The Cambridge, Massachusetts-based company is targeting a significant unmet medical need in dystonia, a chronic and disabling neurological condition characterized by involuntary muscle contractions. Isolated dystonia, where dystonia is the primary neurological symptom, affects over 100,000 people in the United States, while dystonia and related movement disorders together impact more than one million Americans.
Addressing Root Cause of Dystonia
"Currently, there are no existing treatments that address the root cause of dystonia, leaving many patients to struggle with symptoms that severely impact their function and quality of life," said Bernard Ravina, MD, MS, founder and chief executive officer of Vima. "As a neurologist, I have firsthand experience treating people with dystonia and its devastating consequences, witnessing the significant need for a safe and effective oral treatment."
VIM0423 is designed to target muscarinic cholinergic receptors in the brain with improved pharmacology, efficacy, and safety compared to existing therapies. While drugs targeting muscarinic receptors are currently used clinically for movement disorders, they are significantly limited by poor tolerability, which reduces their therapeutic efficacy.

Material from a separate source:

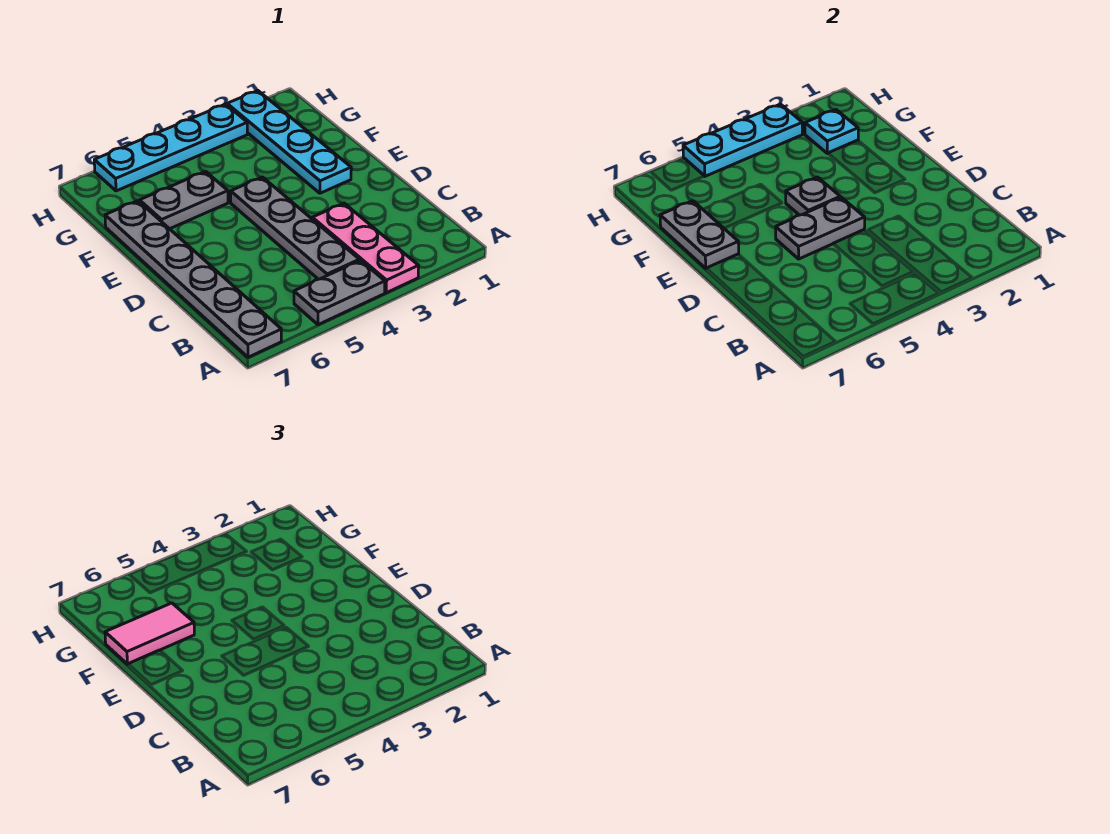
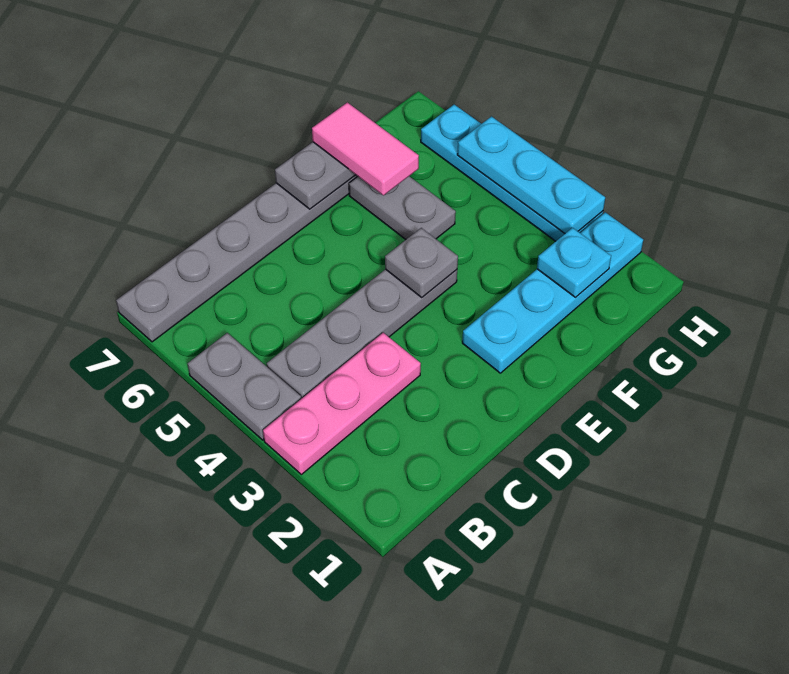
grey 1x2 plate [776,197,865,259] -> none

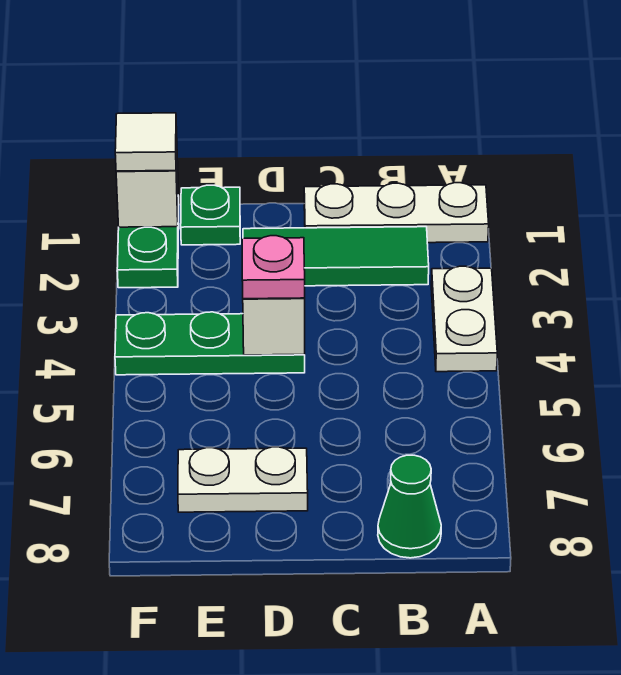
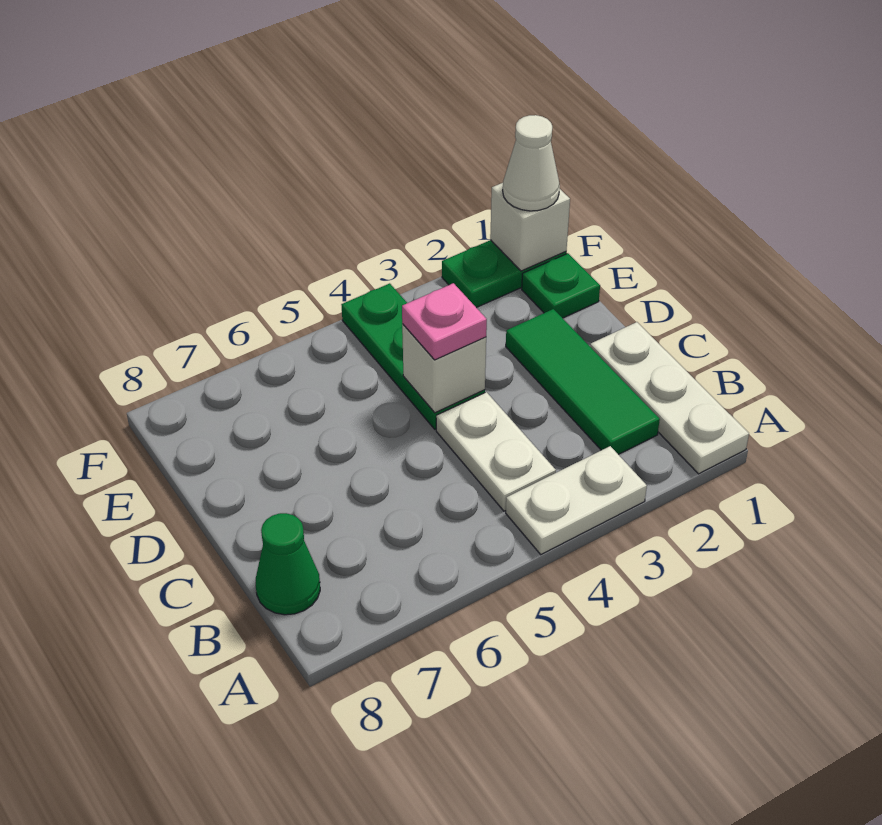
white 1x2 plate [178,447,308,512] -> white 1x2 plate moved to [436,392,556,511]
white 1x1 tile [115,113,177,171] -> white 1x1 cone [503,115,560,211]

Clinical Development Timeline
The company's lead candidate is currently being studied in a Phase 1 clinical trial, with Phase 2 studies planned to begin in the fourth quarter of 2025. This timeline positions Vima to potentially deliver the first oral therapy specifically designed to target the underlying biology of dystonia.
"From its inception as a seed investment in Atlas' incubator, Vima was formed with a singular focus: to change the lives of patients with dystonia," said David Grayzel, MD, co-founder and chair of Vima's board of directors, and partner at Atlas Venture. "Having assembled an exceptional team of drug developers, Dr. Ravina and our head of R&D, Dr. Judith Dunn, are now bringing to the clinic a potential first-in-class therapy with the potential to be an impactful new medicine."
Experienced Leadership Team
Vima's leadership brings extensive drug development experience across the pharmaceutical industry. CEO Bernard Ravina has over 25 years of experience in government, academia, and industry, having previously served in leadership positions at Biogen, Voyager Therapeutics, and Praxis Medicines. President and head of R&D Judith Dunn brings more than 30 years of drug development experience, including her role as global head of clinical development at Roche.
The executive team is rounded out by Chief Financial Officer Jessica Fees, who previously served as CFO at Surface Oncology; Chief Business Officer and General Counsel Ariel D. Jasie; and Chief Technical Officer Tushar Misra, PhD, who has over 30 years of pharmaceutical industry experience with leadership roles at Wyeth, Sepracor, and Takeda.
Targeting Broader Movement Disorder Market
Dystonia occurs in both adults and children and shares underlying biology with other movement disorders, suggesting potential for VIM0423's therapeutic approach to extend beyond isolated dystonia. The company's focus on targeting the root cause of these conditions through muscarinic receptor modulation represents a novel approach in the movement disorder treatment landscape.
Vima aims to usher in a new era of treatment for movement disorders by targeting the underlying biology rather than just managing symptoms. With deep expertise and a strong commitment to the dystonia community, the team is focused on delivering an effective oral therapy that helps patients with dystonia regain control of their movement.